Our children, especially those with auto-inflammatory disorders, will hit puberty. Our hope is they stop their inflammatory process leading to their disease symptoms. We don’t know if they will. Some studies show they do and some show children continue.

Males and females carry different quantities of hormones in their body. These create a different environment for different diseases. They put us more at risk for some things and less at risk for others.

As females when we age our hormones are affected greatly. We have children and then our hormones are on a roller coaster to support baby, and then to support us after. Our environment inside our body is ever changing.

These shifts and changes of hormones over time and with age creating an unknown for our disorders. Some of us know the long-term hormonal and aging changes to expect, but there is always a bit of the unexpected.


Other Diseases
With all of these things we sometimes develop secondary conditions. Hormones, diet, environment (see below), and age leave us more susceptible to heart conditions (such as heart disease), diabetes and more. Some of us with autoimmune disorders develop additional autoimmune disorders that relate to the general malfunction of our immune system from our primary disease. With additional symptoms of our new condition, it changes how our initial disease runs its course. As The Fixx sang, One Thing Leads to Another.

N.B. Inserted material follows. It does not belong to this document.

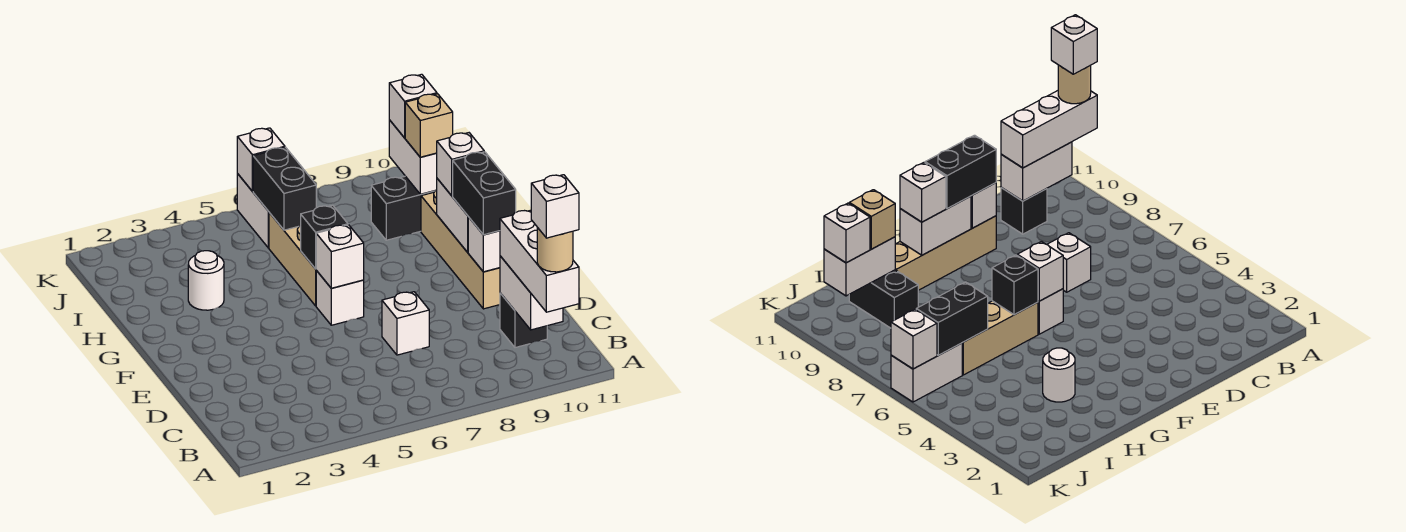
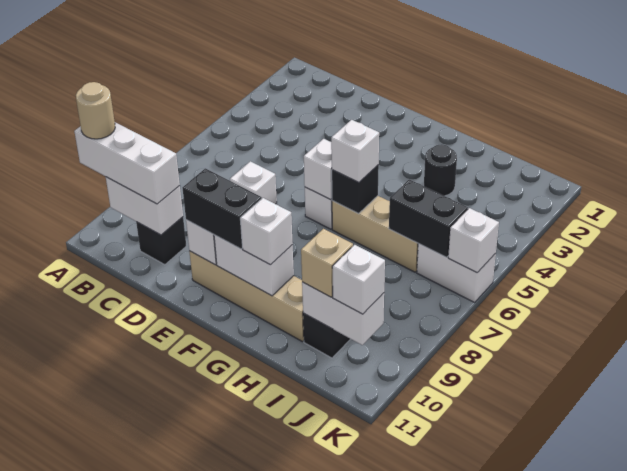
white brick A10 level 5 -> white brick G6 level 3
white round brick H3 level 1 -> black round brick H3 level 1

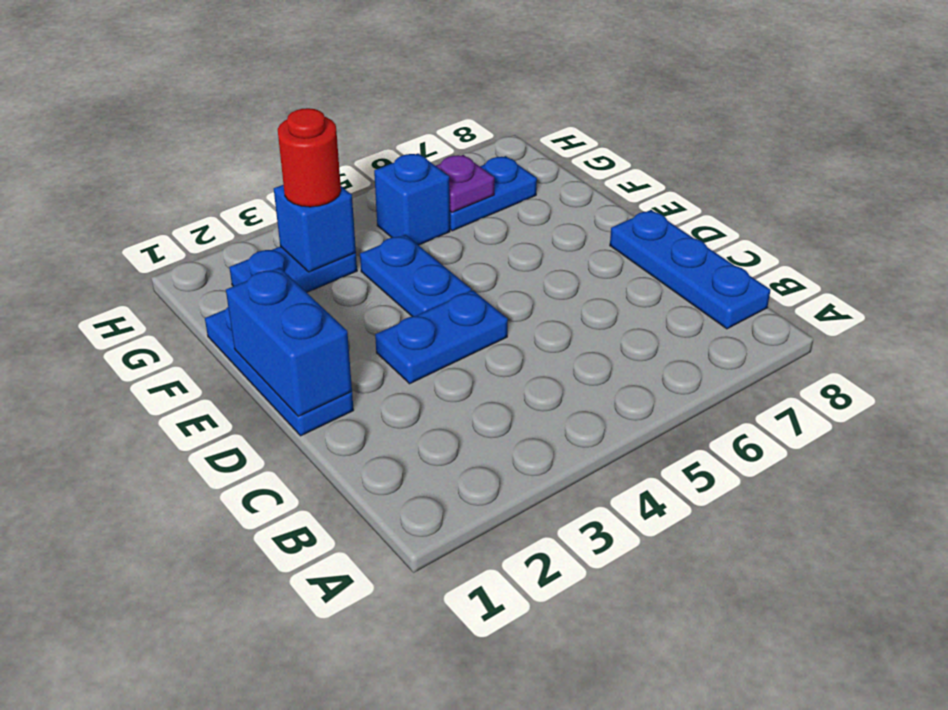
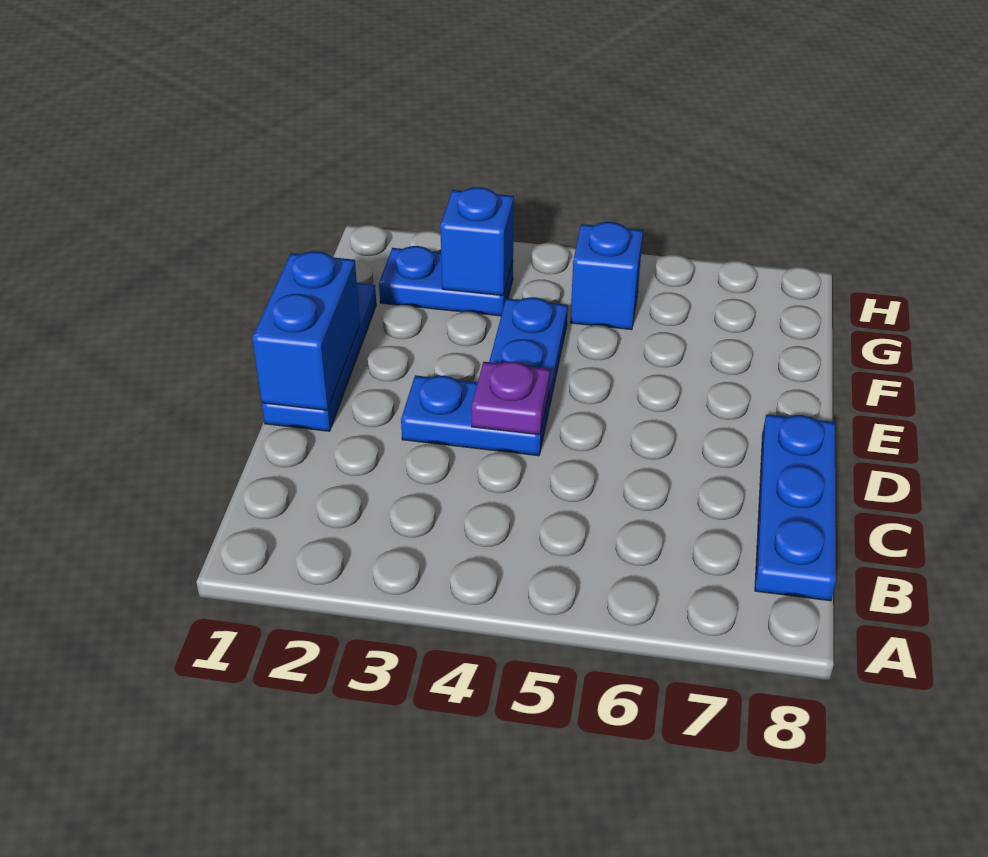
red round brick G3 level 3 -> none
blue plate G6:G7 level 1 -> none
purple plate G6 level 2 -> purple plate D4 level 2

We have some control and then very little control over our environment and its impact on disease. Where we live (our home and our community) are somewhat in our control. Choosing a home, location and neighborhood that is low key helps lower stress. The less stress the more disease control you can attempt. Keeping your home clean and clear of possible additional toxins and leading a healthy lifestyle helps control the environment more. However, the country you live in and the air quality, water quality and more are often out of our control. We may be able to move to a cleaner place, but we may not because there is no place else to go. As our environment changes so will our body and our diseases. We try to lower our risk by changing our lifestyle and environment of our home, but the rest is not up to us.

If you track your disease you will notice trends. These trends will likely relate to these four things above. If you have some control over any of the four influences on our disease you can identify options in your tracking. Want to know more about finding trends and tracking? Check out this post. Even more tools for tracking can be found in my book How To Get a Diagnosis. There are tons of tools on this site also.

Change in disease is difficult physically and emotionally. Especially when we feel we are improving or our children are growing out of their disorders. Then we are right back to square one at times. It’s normal to feel frustrated. Track your disease, be patient and try to change what you can and know it’s not all in your control or your fault!